→ **WORK ITEM**
Write the entries out exactly, with the final line being the one containing "power microscopy image".

╭──

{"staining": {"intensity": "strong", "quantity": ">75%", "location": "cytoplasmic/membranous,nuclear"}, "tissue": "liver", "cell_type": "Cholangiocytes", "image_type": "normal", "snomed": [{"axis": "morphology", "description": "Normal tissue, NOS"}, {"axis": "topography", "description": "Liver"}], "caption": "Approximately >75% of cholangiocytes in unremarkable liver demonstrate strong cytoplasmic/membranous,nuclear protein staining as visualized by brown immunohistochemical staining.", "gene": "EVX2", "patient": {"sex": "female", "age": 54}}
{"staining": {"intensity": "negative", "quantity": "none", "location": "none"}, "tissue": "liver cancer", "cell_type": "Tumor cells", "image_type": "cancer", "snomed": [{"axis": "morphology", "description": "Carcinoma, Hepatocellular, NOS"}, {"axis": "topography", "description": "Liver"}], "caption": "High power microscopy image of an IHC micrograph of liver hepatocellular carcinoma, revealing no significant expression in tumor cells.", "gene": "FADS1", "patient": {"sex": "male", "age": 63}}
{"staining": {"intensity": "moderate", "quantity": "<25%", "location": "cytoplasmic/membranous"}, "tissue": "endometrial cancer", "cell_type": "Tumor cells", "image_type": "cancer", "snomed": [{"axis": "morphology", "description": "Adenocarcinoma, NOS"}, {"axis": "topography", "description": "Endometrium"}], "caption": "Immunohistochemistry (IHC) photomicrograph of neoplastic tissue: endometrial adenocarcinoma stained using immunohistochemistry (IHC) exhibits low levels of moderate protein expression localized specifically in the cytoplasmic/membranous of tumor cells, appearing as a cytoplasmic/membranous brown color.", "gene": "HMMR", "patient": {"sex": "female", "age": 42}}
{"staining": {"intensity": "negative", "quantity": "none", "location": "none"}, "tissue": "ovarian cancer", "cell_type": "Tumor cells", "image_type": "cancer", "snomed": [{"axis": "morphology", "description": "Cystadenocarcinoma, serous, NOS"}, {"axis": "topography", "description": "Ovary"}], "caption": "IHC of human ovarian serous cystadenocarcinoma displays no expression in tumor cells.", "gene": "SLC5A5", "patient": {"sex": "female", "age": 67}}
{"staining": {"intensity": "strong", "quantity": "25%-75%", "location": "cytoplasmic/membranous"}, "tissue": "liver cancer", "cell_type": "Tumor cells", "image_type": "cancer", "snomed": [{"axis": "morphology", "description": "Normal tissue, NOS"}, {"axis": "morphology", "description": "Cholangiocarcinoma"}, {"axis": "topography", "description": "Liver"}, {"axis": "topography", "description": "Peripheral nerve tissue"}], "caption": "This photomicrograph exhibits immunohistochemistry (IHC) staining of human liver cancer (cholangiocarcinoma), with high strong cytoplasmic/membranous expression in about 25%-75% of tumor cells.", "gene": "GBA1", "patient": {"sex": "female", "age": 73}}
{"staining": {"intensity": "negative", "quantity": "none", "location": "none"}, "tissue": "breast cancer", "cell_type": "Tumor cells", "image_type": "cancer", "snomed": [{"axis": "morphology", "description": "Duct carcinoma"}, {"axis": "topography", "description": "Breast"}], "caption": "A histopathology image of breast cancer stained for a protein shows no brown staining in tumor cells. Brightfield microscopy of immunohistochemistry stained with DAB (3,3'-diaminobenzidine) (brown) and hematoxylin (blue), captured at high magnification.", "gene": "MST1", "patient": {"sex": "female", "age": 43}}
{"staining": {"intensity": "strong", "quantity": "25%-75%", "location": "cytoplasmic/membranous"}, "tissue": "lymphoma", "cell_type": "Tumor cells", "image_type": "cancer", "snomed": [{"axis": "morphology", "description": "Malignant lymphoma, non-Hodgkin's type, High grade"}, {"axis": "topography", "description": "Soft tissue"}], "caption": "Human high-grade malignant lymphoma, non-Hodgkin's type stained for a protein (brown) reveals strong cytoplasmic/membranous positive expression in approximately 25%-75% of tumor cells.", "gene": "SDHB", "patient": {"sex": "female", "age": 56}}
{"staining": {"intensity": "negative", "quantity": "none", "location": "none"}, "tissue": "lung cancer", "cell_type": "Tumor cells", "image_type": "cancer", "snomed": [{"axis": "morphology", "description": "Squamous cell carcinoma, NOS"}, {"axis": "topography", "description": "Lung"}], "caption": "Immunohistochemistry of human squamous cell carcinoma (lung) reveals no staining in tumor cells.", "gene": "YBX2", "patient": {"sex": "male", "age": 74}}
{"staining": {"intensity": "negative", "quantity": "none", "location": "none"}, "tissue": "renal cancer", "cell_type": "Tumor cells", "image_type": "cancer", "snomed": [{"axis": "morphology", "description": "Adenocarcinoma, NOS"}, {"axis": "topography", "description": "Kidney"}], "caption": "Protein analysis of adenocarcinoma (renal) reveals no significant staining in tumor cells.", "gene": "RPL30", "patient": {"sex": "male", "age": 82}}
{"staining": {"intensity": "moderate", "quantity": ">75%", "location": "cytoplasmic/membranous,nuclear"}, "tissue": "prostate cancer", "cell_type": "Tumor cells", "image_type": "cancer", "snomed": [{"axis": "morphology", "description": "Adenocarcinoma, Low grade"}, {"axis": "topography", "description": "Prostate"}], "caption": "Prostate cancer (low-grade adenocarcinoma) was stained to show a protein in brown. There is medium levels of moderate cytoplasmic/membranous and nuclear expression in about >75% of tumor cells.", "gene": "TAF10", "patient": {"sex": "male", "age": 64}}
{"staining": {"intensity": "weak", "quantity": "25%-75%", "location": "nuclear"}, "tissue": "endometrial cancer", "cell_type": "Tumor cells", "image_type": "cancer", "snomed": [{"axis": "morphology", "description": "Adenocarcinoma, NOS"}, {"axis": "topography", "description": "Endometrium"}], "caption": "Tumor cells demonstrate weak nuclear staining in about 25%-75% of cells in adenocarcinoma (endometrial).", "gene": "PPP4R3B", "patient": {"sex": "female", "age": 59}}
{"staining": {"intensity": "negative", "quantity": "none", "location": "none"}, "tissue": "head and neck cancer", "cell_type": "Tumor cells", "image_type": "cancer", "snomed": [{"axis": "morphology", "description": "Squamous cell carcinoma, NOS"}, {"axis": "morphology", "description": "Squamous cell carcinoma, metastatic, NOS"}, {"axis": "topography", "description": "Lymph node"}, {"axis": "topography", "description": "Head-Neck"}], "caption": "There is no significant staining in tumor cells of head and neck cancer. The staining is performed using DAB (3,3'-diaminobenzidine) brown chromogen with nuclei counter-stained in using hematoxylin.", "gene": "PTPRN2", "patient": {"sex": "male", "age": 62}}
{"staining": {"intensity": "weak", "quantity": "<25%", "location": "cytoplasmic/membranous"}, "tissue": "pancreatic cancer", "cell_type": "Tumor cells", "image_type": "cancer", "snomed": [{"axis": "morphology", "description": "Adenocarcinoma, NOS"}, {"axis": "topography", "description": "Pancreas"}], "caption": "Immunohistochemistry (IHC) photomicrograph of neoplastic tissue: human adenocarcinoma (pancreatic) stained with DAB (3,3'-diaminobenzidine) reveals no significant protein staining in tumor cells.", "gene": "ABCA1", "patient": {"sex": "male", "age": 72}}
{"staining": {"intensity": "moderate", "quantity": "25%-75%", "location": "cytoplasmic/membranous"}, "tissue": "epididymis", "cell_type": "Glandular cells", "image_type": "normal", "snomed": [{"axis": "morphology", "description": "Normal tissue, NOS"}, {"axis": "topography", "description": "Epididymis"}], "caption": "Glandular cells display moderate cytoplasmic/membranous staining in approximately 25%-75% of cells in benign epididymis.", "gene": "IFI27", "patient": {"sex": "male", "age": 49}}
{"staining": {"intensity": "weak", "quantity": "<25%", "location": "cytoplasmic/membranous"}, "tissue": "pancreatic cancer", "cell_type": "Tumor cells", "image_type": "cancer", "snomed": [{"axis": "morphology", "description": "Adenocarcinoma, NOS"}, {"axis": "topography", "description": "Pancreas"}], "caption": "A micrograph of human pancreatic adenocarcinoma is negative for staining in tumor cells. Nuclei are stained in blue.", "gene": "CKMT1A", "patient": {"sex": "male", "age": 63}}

╰──

→ **SOLUTION TO THIS EXERCISE**
{"staining": {"intensity": "strong", "quantity": ">75%", "location": "cytoplasmic/membranous,nuclear"}, "tissue": "liver", "cell_type": "Cholangiocytes", "image_type": "normal", "snomed": [{"axis": "morphology", "description": "Normal tissue, NOS"}, {"axis": "topography", "description": "Liver"}], "caption": "Approximately >75% of cholangiocytes in unremarkable liver demonstrate strong cytoplasmic/membranous,nuclear protein staining as visualized by brown immunohistochemical staining.", "gene": "EVX2", "patient": {"sex": "female", "age": 54}}
{"staining": {"intensity": "negative", "quantity": "none", "location": "none"}, "tissue": "liver cancer", "cell_type": "Tumor cells", "image_type": "cancer", "snomed": [{"axis": "morphology", "description": "Carcinoma, Hepatocellular, NOS"}, {"axis": "topography", "description": "Liver"}], "caption": "High power microscopy image of an IHC micrograph of liver hepatocellular carcinoma, revealing no significant expression in tumor cells.", "gene": "FADS1", "patient": {"sex": "male", "age": 63}}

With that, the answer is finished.